To elucidate the relationship between functional alterations and disturbances in myocardial energy metabolism of rats with heart failure following coronary artery ligation, the left coronary artery of the rat was ligated and the time course of changes in cardiac function and myocardial energy state of the animal were examined for 12 weeks after the ligation. Coronary artery ligation resulted in approximately 40% infarction of the left ventricle, an increase in the right ventricular weight, a decrease in left ventricular developed pressure, an increase in left ventricular end-diastolic pressure throughout the experiment, suggesting the development of cardiac failure after the operation. Cardiac output and stroke volume indices were not altered during the first 4 weeks, but were significantly decreased on the 8th and 12th weeks, suggesting that cardiac function had further aggravated by 8 weeks after the operation. Myocardial energy profiles of the scar tissue, the remaining left ventricle and interseptum, and the right ventricle were determined. Tissue ATP (27.54 +/- 0.82 to 26.38 +/- 1.58 mumol/g dry tissue; n = 8-10) and creatine phosphate (26.73 +/- 1.63 to 24.38 +/- 1.83 mumol/g dry tissue; n = 8-10) of the remaining viable left ventricle were lower than control (33.17 +/- 0.73 and 40.04 +/- 1.07 mumol/g dry tissue; n = 8) throughout the experiment. A marked decrease in tissue ATP and CP was seen in the scar tissue throughout the experiment. Increases in tissue lactate of the remaining left ventricle and the right ventricle were detected from 1 to 2 weeks after the operation, but returned to the control levels thereafter. Mitochondrial oxygen consumption rates of isolated myocardial bundles from the 8th and 12th weeks (21.03 +/- 2.22 and 17.79 +/- 3.24 ng oxygen/min/mg dry tissue; n = 8) were lower than control (33.15 +/- 1.95 ng oxygen/min/mg dry tissue; n = 5), and those of the interseptum (23.71 +/- 1.33 ng oxygen/min/mg dry tissue; n = 8) and the right ventricle (22.44 +/- 2.73 ng oxygen/min/mg dry tissue; n = 8) on the 12th week after the operation were lower than control (33.58 +/- 2.80 and 34.83 +/- 2.64 ng oxygen/min/mg dry tissue; n = 5). The results provide evidence for a decline in myocardial energy store and energy producing ability associated with the development of cardiac failure.

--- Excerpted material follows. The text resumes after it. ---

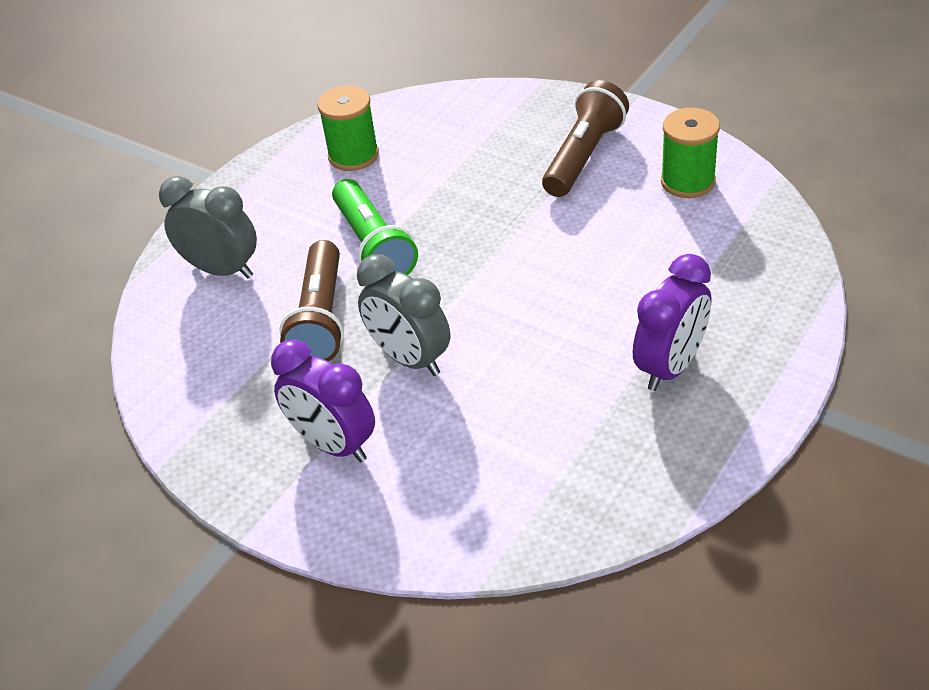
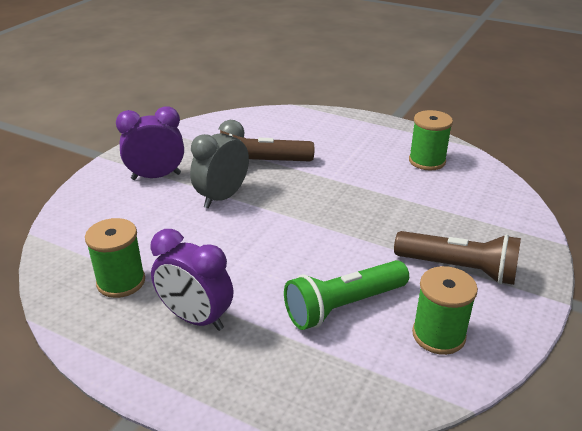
camera: 80 degrees right, 10 degrees down
(222, 270) = (305, 128): grey clock -> none
(333, 444) = (156, 176): purple clock -> purple clock turned 45 degrees clockwise
(373, 246) = (331, 176): green flashlight -> green flashlight (344, 306)
(602, 449) = (121, 282): none -> green spool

为阐明冠状动脉结扎所致心力衰竭大鼠心肌能量代谢紊乱与功能改变之间的关系,结扎大鼠左冠状动脉,并在结扎后12周观察动物心脏功能和心肌能量状态的时间变化过程。冠状动脉结扎导致左心室约40%梗死,右心室重量增加,左心室舒张末压降低,实验全程左心室舒张末压升高,提示术后发生心力衰竭。心输出量和每搏量指数在最初4周未改变,但在第8周和第12周显著降低,提示术后8周心脏功能进一步恶化。测定瘢痕组织、剩余左心室和室间隔以及右心室的心肌能量谱。实验全程,剩余存活左心室的组织ATP(27.54±0.82至26.38±1.58μmol/g干组织;n = 8 - 10)和磷酸肌酸(26.73±1.63至24.38±1.83μmol/g干组织;n = 8 - 10)均低于对照组(33.17±0.73和40.04±1.07μmol/g干组织;n = 8)。实验全程瘢痕组织中组织ATP和CP显著降低。术后1至2周检测到剩余左心室和右心室组织乳酸增加,但此后恢复至对照水平。第8周和第12周分离的心肌束线粒体氧消耗率(21.03±2.22和17.79±3.24 ng氧/min/mg干组织;n = 8)低于对照组(33.15±1.95 ng氧/min/mg干组织;n = 5),术后第12周室间隔(23.71±1.33 ng氧/min/mg干组织;n = 8)和右心室(22.44±2.73 ng氧/min/mg干组织;n = 8)的线粒体氧消耗率低于对照组(33.58±2.80和34.83±2.64 ng氧/min/mg干组织;n = 5)。这些结果为心力衰竭发展过程中心肌能量储备和能量产生能力下降提供了证据。